Marketers no longer have to guess or base campaigns solely on big ideas – they can use data to produce more effective and strategic creative work. For example, A/B testing can be used to see which messages lead to increased engagement or conversion. Second, data can be used for dynamic creative optimisation so that the experience is personalised for each customer based on their previous anonymised preferences. By mining insights, there is less risk for brands; they know they are targeting the right audiences and are able to target them more successfully.
Making data work
However, the plethora of data available has made digital marketing increasingly complex, and the pace of insight can be intimidating. By using a data management and analytics platform, brands are now able to instantaneously access and analyse all relevant data sources, including first-party data such as e-commerce results, CRM information and offline sales.
Media agencies and marketers can use demand-side platform solutions to help plan, implement and track campaigns across multiple digital channels, using data based on anonymised audience profiles to inform buying decisions in real time.
Using nuggets of information such as interests, activities, preferences and buying habits, data insights provide a complete picture of a target audience, meaning that advertisers can now take an "audience first" approach to ad buying – focusing on reaching the target with the right message, rather than which channel to use.
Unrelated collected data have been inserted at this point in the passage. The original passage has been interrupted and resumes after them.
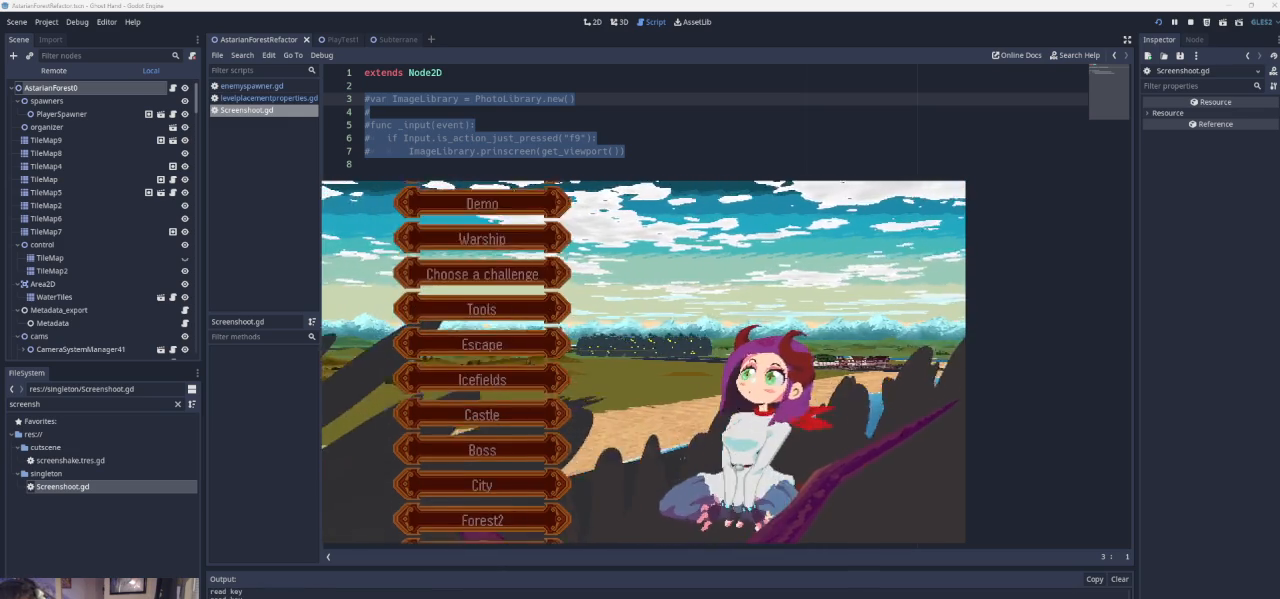
Gameplay with a controller (PlayStation layout); each line is a JSON object with the inputs held at the frame after it. "events" lists button and stick changes between this image and that frame as [ms after this image, input, new state], when the widget could be followed in between. Not read: L2 R2 right_stick.
{"buttons": ["DPAD_DOWN"], "left_stick": "center", "events": [[33, "SQUARE", "up"], [133, "DPAD_UP", "down"], [233, "DPAD_UP", "up"], [467, "DPAD_DOWN", "down"]]}
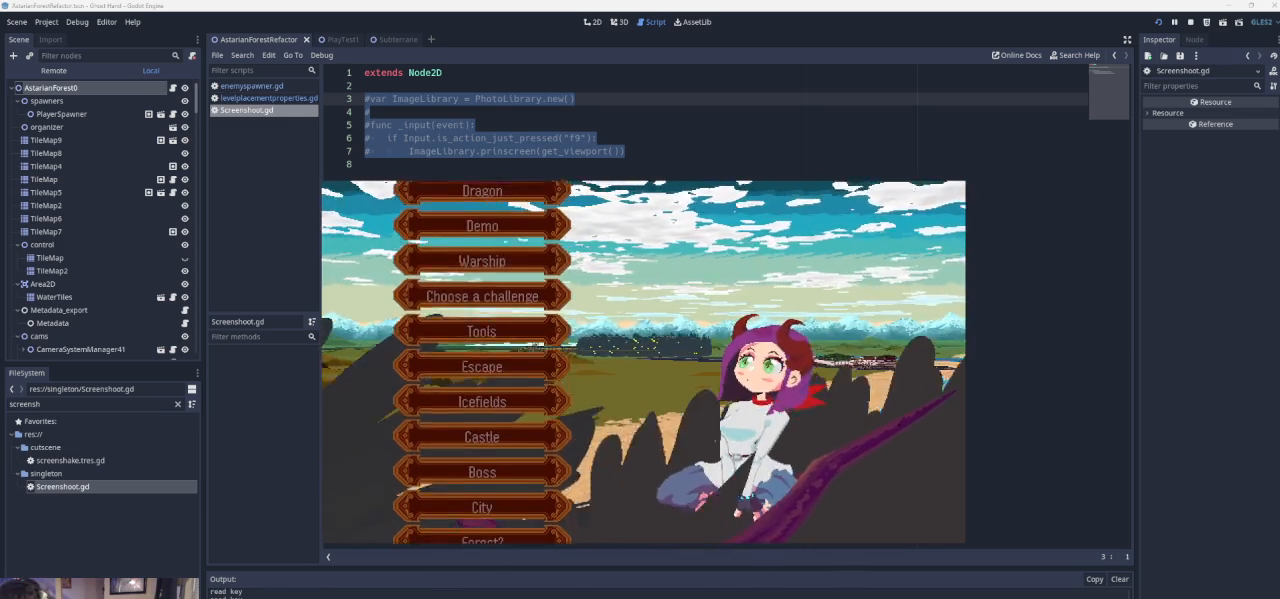
{"buttons": [], "left_stick": "center", "events": [[67, "DPAD_DOWN", "up"], [367, "DPAD_UP", "down"], [433, "DPAD_UP", "up"]]}
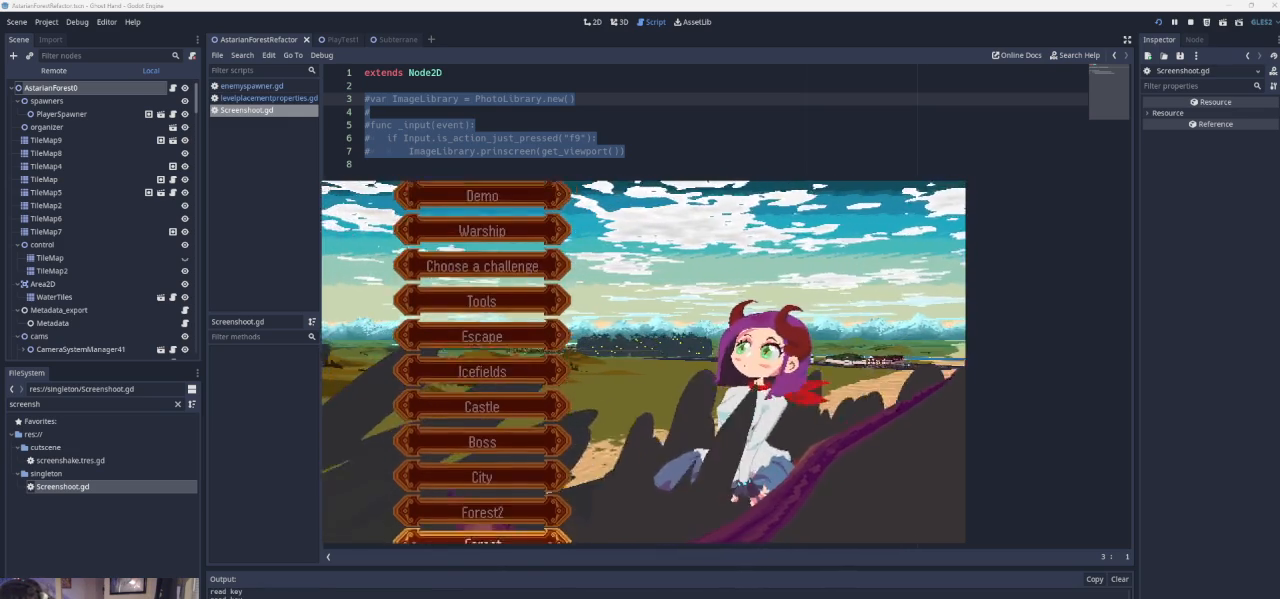
{"buttons": [], "left_stick": "center", "events": [[33, "DPAD_UP", "down"], [133, "DPAD_UP", "up"], [233, "DPAD_UP", "down"], [333, "DPAD_UP", "up"]]}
The combined power of a data management platform and demand-side platform enables truly customised solutions that both address the needs of the brand and deliver incremental benefits to customers through increased relevance.
With this outlook, marketers can finally think outside of the ad format and get back to what is most important: engaging in meaningful interactions with customers. With better insights, data and analytics, brands have the tools to deliver the consistent and personalised experience consumers expect.
Brands can also use data to get a better understanding of how to stand out from the competition – and, with better data insights, they can stay ahead of the game. For example, Turn’s Advertising Intelligence Index reveals that, in Europe, the mobile market is more competitive than the video market. Across the rest of the globe, advertising on mobile is becoming less competitive; increased supply has kept prices down and, as a result, there are huge opportunities for brands to reach audiences across this channel.
‘Data analysis is quickly becoming a key element of marketing’
The ongoing challenge around big data is that there is so much of it. Do marketers know how to harness the right elements? Are brands and agencies making the most of the data insights available to drive their advertising – and business – strategies? Gartner recently released a report stating that 56 per cent of companies struggle to grasp how to get value from their data. While the amount of data available can be daunting, the quality of it and how it relates to your brand’s objectives are the most important factors. Marketers shouldn’t feel as though they need to use all of the big data that is possibly available if it won’t actually add to their brand’s business goals.
Once the right data points have been identified, the critical step is making sure the mindset and processes are in place within the company to be able to adapt and implement the insights that have been uncovered. While any shift in mindset can be difficult, big data must be turned into big action.
Findings are wasted if identified opportunities are not driven forward: like having a Maserati and taking it up to only 50mph. The trick is in creating the right environment for the golden nuggets of information to get through to the people who need it to inform decisions.
Data analysis is quickly becoming a key element of marketing and is now entwined with creativity. Data should be inspiring businesses to make strategic decisions as well as creative ones. Data isn’t just about numbers; it can inform creative advertising and wider processes too. The strategic placement of an ad and the ability to respond to real-time trends and browsing behaviour allow brands to drive better engagement and improve effectiveness.
As a result, data insight tools can deliver back to the wider business, ultimately driving greater ROI.